Texte à étudier:
>>>

Notes de lecture: Mille petits riens

Mille Petits Riens

Par Julianne Pilon

Dans Mille petits riens, la célèbre auteure Jodi Picoult explore les racines profondes du racisme envers les Noirs. C’est un roman touchant où les petits riens qui ne semblent pas graves, jour après jour, peuvent faire mal aux victimes. D’autre part, l’auteure essaie d’expliquer la façon de penser des suprémacistes blancs, comment ils en viennent à penser que les Noirs valent moins qu’un singe.

Ruth Jefferson, une femme noire, est une sage-femme depuis plus de vingt ans. Elle travaille dans un hôpital. C’est une employée modèle. Elle est appréciée et respectée de tous, aussi bien de ses collègues que des mamans qui viennent accoucher. Ce jour-là, sa vie va basculer.

Turk et Brittany, un jeune couple de suprémacistes blancs, se présentent à l’hôpital. Brittany va accoucher. C’est le grand jour. Eux aussi, leur vie va basculer. Un beau petit garçon qui semble en santé vient au monde. Ruth est chargée de s’en occuper. Réalisant que la sage-femme est noire, les jeunes parents s’insurgent. Il n’est pas question que Ruth s’approche du petit Davis. Ils font inscrire au dossier une note interdisant qu’aucun soignant africain-américain ne soit autorisé à s’occuper de leur bébé.

<<<

Matériel présenté:
>>>

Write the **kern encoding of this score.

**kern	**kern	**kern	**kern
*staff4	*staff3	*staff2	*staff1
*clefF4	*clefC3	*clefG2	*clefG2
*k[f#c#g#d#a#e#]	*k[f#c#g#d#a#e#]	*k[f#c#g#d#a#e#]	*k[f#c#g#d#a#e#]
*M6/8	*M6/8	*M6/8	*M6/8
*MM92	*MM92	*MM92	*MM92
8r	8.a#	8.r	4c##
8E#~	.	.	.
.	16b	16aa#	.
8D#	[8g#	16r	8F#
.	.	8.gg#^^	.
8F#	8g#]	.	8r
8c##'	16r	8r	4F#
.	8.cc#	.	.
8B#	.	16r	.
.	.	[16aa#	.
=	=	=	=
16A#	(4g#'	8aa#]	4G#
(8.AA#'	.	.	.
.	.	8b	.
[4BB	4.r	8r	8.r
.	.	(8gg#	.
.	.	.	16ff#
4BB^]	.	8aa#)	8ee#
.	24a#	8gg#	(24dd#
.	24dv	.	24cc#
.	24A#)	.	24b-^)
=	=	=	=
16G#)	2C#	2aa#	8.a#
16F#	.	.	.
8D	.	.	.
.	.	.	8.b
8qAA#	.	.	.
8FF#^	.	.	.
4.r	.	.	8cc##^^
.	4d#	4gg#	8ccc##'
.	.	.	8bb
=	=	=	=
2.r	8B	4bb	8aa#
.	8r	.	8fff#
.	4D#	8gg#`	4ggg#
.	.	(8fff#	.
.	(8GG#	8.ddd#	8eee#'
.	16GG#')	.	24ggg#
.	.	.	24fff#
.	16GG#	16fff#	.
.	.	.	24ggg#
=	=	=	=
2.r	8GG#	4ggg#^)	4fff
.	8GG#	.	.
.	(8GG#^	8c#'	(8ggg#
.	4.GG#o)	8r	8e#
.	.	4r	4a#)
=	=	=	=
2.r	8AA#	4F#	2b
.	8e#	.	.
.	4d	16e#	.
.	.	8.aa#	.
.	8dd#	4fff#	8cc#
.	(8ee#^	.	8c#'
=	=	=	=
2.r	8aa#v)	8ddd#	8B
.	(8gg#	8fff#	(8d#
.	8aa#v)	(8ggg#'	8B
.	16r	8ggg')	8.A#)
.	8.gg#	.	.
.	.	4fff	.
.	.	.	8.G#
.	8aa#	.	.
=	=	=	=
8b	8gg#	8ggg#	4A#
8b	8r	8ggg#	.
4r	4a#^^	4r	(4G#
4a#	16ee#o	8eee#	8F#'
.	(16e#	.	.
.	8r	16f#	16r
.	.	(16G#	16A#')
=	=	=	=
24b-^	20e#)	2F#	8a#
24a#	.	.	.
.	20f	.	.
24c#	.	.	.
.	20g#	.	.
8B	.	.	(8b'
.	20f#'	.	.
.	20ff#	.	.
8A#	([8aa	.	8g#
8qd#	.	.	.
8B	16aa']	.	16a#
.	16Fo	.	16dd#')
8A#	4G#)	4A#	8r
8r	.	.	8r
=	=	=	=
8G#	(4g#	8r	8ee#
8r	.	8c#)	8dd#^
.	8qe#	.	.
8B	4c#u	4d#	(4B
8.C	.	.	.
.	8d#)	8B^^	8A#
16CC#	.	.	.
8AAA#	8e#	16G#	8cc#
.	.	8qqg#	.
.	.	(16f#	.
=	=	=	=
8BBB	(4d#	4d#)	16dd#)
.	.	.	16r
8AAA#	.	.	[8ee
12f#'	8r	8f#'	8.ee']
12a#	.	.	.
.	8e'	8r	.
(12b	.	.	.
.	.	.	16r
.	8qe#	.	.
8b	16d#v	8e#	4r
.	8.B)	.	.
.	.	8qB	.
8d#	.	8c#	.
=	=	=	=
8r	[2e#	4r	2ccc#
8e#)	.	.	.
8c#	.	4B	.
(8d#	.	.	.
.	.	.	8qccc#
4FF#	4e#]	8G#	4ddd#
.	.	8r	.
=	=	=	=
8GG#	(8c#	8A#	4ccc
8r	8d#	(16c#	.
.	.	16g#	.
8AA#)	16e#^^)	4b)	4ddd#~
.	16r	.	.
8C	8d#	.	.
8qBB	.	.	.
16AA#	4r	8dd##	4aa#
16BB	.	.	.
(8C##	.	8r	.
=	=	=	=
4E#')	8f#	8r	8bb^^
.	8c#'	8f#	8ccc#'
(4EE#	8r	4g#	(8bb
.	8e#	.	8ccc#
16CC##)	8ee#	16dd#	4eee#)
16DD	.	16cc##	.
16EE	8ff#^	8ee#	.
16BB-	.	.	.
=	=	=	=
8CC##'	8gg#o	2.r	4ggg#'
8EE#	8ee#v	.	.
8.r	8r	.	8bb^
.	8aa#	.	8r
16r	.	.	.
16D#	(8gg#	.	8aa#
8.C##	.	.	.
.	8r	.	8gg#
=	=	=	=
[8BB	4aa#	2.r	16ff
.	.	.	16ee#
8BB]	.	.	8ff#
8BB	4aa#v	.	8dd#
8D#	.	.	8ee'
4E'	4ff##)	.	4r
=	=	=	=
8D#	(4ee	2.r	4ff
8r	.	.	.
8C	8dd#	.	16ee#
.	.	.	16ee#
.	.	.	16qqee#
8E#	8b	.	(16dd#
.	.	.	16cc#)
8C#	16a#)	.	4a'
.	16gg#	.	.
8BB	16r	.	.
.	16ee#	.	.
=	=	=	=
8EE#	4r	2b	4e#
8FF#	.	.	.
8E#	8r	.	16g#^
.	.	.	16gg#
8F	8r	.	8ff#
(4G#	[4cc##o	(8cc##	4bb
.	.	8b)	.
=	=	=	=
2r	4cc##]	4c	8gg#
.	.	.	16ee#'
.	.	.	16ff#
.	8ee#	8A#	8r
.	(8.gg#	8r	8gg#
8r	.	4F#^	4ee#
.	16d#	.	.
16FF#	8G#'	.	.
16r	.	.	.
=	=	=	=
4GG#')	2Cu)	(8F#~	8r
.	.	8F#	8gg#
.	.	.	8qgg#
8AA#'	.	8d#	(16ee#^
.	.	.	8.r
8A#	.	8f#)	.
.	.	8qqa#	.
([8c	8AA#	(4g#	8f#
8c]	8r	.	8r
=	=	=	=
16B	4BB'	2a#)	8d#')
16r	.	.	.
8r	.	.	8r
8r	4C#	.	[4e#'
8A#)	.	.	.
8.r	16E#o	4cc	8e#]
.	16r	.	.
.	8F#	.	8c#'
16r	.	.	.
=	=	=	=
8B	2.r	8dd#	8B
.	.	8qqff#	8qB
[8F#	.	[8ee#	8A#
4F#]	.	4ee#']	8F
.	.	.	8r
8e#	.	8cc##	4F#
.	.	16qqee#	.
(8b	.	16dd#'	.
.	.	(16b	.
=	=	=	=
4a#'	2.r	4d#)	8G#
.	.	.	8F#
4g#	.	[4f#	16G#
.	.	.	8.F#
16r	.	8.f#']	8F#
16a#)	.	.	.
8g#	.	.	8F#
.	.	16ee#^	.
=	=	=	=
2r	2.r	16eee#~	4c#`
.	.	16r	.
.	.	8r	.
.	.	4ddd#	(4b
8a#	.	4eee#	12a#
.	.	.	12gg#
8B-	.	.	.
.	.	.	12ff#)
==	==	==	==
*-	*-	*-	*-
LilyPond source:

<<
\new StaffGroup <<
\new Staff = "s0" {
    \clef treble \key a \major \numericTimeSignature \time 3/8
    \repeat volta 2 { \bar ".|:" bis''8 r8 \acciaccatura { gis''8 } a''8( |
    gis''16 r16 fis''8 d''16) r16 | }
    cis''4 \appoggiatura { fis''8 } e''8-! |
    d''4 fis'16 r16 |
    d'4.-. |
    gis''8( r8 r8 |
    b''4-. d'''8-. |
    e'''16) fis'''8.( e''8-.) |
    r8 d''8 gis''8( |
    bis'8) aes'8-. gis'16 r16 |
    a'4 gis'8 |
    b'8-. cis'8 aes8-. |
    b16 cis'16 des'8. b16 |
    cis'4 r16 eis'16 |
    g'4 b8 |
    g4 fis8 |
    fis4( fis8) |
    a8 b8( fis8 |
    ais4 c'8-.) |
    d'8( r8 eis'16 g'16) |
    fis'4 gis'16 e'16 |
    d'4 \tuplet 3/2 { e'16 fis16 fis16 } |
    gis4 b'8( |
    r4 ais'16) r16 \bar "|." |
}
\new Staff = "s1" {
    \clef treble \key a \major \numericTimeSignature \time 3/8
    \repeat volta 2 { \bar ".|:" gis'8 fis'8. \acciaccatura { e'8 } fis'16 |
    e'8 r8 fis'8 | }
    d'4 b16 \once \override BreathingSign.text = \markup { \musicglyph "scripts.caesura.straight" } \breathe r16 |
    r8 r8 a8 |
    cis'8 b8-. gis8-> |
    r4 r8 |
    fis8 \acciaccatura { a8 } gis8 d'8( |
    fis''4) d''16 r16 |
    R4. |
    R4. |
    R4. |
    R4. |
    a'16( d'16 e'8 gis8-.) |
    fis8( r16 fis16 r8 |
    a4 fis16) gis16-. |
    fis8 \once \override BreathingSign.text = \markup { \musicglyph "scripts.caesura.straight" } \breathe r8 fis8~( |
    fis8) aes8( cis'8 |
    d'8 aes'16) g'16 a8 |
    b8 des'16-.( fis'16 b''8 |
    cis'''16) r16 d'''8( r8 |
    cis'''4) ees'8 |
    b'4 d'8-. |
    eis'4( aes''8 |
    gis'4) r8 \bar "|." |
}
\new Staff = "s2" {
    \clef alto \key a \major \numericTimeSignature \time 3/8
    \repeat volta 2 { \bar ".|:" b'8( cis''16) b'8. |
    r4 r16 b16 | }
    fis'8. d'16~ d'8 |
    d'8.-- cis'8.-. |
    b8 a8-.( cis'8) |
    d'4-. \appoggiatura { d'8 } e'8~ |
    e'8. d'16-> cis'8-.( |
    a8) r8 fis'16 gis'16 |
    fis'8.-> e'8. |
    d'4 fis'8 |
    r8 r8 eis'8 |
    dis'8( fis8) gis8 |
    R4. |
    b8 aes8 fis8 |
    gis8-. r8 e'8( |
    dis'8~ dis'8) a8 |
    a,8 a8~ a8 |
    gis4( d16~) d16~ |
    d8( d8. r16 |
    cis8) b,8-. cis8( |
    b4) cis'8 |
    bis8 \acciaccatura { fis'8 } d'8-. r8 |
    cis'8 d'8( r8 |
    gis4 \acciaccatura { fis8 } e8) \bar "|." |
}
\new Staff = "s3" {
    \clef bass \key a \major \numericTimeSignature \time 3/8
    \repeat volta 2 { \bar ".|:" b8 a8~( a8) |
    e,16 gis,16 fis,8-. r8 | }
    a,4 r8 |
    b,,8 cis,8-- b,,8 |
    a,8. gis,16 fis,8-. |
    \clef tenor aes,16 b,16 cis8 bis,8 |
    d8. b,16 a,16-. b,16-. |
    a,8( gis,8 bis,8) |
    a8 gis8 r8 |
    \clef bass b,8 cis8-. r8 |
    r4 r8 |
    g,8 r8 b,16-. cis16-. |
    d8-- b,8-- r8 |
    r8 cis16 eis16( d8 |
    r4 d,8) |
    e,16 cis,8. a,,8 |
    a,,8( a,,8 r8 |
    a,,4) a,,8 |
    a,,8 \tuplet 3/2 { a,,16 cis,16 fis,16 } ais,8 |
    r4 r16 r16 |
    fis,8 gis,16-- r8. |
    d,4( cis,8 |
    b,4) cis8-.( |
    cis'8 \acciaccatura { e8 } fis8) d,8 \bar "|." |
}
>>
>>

<<<

Mettez en pratique:
a) Reproduisez fidèlement le passage du texte sur Mille petits riens qui commence à « Ruth Jefferson, une » et se termine à « de leur bébé. ».
b) Poursuivez le texte sur Mille petits riens après sa dernière phrase.

Corrigé:
a)
Ruth Jefferson, une femme noire, est une sage-femme depuis plus de vingt ans. Elle travaille dans un hôpital. C’est une employée modèle. Elle est appréciée et respectée de tous, aussi bien de ses collègues que des mamans qui viennent accoucher. Ce jour-là, sa vie va basculer.

Turk et Brittany, un jeune couple de suprémacistes blancs, se présentent à l’hôpital. Brittany va accoucher. C’est le grand jour. Eux aussi, leur vie va basculer. Un beau petit garçon qui semble en santé vient au monde. Ruth est chargée de s’en occuper. Réalisant que la sage-femme est noire, les jeunes parents s’insurgent. Il n’est pas question que Ruth s’approche du petit Davis. Ils font inscrire au dossier une note interdisant qu’aucun soignant africain-américain ne soit autorisé à s’occuper de leur bébé.

b)
Malheureusement, le petit présente des signes de malaises cardiaques. Lorsque la crise survient, Ruth est seule avec le bébé. Doit-elle s’en occuper malgré l’interdiction ? Lorsque le médecin arrive, le petit Davis décède.

Pour Turk et Brittany qui sont dévastés, c’est Ruth la responsable. Ils portent plainte et lui intentent un procès.

Kennedy est une jeune avocate de la défense publique. Elle s’occupe surtout des personnes démunies. Lorsqu’elle rencontre Ruth, elle reconnaît là un cas difficile. Cette dernière n’est-elle pas condamnée d’avance à cause de sa couleur ?

Elle tente de convaincre sa cliente de faire un procès basé sur son expérience de sage-femme, de son professionnalisme, de sa compétence et sur les problèmes de santé du bébé en faisant abstraction de la couleur de Ruth. Sous l’influence de sa sœur, activiste noire qui voit là une accusation raciste, Ruth s’oppose à cette défense. C’est à cause de sa couleur qu’elle est accusée alors qu’une sage-femme blanche n’aurait pas été inquiétée.

Pour elle qui a toujours fait profil bas, qui s’est dévalorisée, qui a perdu confiance en elle, qui a toujours enduré les mille petits riens ségrégationnistes, c’en est trop. Elle en a assez de céder sa place dans l’autobus, de se faire discrète dans la file au guichet, d’être la dernière servie au restaurant ou dans les boutiques, d’être soupçonnée de vol si elle s’éloigne de la caisse, de devoir travailler plus que les blanches, d’entendre des injures, d’avoir peur de marcher seule, de subir tous ces mille petits riens racistes.

Ruth réussit à convaincre Kennedy, son avocate, de mener sa défense pour les vraies raisons. Comment tout cela finira-t-il ?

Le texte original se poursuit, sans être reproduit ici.